You know what? I say, fuck that. Much discussion has gone on since the new mayor’s been sworn in about how those standing in opposition to him should react. Take the high road. Don’t take the bait. Take a pill and chill-ax. The world’s not coming to an end because the likes of Don Cherry brought his schtick live to City Hall chambers.

All true but we’ve seen this movie before and it never, ever turns out well.

Every time a right wing populist is elected, they claim a ‘mandate’ (sometimes even from as on high as heaven itself) and immediately take the offensive, declaring a state of unilateralism. It’s My Way Or The Highway. You’re Either With Us Or A’gin Us. All Hail And Bow Down Before Me, Minions.

We’ve watched it for the past 4 years or so in Ottawa. A minority (A Minority!) Conservative government has browbeaten the opposition into simpering obsequiousness, giving way on almost every important issue that has emerged. Even the stands they’ve managed to take like on the long gun registry have tied them into paroxysms of soul-wrenching angst, leaving them to look defeated in the face of victory.

It’s a tactical strike adopted from right wingers in the States. George W. pulled it off masterfully throughout his term in office. The Tea Party led Republican congress is following suit. Not even sworn in yet and they have a Democratic President turning on his base. To seek bipartisanship where none is on offer doesn’t make you look evenhanded, open-minded or apolitically above the fray.

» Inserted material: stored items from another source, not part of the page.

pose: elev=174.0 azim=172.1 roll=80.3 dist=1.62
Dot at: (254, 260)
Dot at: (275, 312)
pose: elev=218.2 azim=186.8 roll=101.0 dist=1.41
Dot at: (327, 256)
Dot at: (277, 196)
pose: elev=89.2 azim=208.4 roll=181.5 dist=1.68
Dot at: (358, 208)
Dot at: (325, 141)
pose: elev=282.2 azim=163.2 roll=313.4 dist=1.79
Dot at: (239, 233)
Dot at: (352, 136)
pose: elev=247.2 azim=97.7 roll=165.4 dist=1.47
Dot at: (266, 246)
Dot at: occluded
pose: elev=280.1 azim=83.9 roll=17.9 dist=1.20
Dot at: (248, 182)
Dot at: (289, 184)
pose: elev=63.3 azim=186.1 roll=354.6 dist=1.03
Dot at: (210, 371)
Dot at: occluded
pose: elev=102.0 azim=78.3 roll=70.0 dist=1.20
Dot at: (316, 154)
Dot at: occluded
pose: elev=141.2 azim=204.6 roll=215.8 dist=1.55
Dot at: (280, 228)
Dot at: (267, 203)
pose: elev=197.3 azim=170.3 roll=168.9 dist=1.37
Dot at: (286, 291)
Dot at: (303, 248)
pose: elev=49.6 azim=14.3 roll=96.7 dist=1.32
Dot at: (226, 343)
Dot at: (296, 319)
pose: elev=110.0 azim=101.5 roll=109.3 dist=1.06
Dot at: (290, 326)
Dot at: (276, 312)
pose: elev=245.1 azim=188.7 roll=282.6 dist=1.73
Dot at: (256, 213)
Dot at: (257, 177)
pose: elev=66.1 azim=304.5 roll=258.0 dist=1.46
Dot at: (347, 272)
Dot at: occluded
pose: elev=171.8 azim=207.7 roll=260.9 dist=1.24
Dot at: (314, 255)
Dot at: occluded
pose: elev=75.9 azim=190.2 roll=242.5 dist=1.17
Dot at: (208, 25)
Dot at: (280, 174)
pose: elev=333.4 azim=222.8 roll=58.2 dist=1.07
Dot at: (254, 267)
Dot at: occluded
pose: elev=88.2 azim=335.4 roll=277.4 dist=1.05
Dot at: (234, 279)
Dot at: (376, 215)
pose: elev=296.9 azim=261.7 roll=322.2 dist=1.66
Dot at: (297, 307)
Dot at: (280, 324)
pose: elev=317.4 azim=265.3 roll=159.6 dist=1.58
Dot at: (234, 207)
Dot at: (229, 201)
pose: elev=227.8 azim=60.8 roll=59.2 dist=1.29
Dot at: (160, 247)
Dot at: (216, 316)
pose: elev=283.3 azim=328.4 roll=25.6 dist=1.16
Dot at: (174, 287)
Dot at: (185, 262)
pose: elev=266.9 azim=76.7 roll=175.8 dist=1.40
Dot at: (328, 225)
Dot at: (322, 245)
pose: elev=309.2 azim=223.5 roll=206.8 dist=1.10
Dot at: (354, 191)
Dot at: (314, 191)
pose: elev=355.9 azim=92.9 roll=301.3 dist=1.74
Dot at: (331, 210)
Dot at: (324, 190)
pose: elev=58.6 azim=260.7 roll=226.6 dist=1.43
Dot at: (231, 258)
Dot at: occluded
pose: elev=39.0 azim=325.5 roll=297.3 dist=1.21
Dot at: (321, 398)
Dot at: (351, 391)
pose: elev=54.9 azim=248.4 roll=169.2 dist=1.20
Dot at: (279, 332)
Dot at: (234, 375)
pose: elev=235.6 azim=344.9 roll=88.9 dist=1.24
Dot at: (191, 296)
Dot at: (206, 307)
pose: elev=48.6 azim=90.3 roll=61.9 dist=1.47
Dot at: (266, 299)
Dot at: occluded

It makes you look weak, unprincipled and unfit to hold public office.

Now comes Rob Ford who has not made one conciliatory gesture to his opponents since being elect mayor. His executive committee is exclusively right-wing, inner suburban (or from wards that Ford won) and male. He’s been blowing smoke about his power to end Transit City, going as far to say that council never voted about Transit City (it did), so it doesn’t have to be consulted to terminate it. The voters gave him a mandate, you see. Normal democratic principles no longer apply.

Bringing in Don Cherry to introduce him was just another aggressively defiant gesture by Ford. To all those who disdainfully dismiss the outrage that greeted Grapes’ council speech as unimportant, much ado about nothing, an overblown sticks and stones scenario, not worth the media attention, well, you’re diminishing the symbolism of it. “You never know what he’s going to say,” shrugged our mayor about Cherry’s speech. Not the exact words maybe but the intent was going to surprise no one. It was a big ol’ fuck you to anyone and everyone who doesn’t think exactly like the mayor and Don Cherry, pinkos or not.

Imagine if David Miller, re-elected with a larger percentage of the popular vote for his 2nd term, had proclaimed a ‘mandate’ and brought in, say, Naomi Klein to introduce him. She proceeds to say something to the effect of: Eat it, corporate right wing shills. Not political? Unimportant and beside the point? I don’t think so.

Mayor Rob Ford has come out of the gate with no intention of making nice, seeking compromise or trying to find the middle ground with his opponents. Why is the onus on them to reach out? It’s not obstructionist to stand up for your principles and beliefs. It’s called democracy. In a democracy, winning an election is just the 1st step. It doesn’t mean you get to do whatever you want and everyone else has to go along, no matter how much right wingers would like to believe that.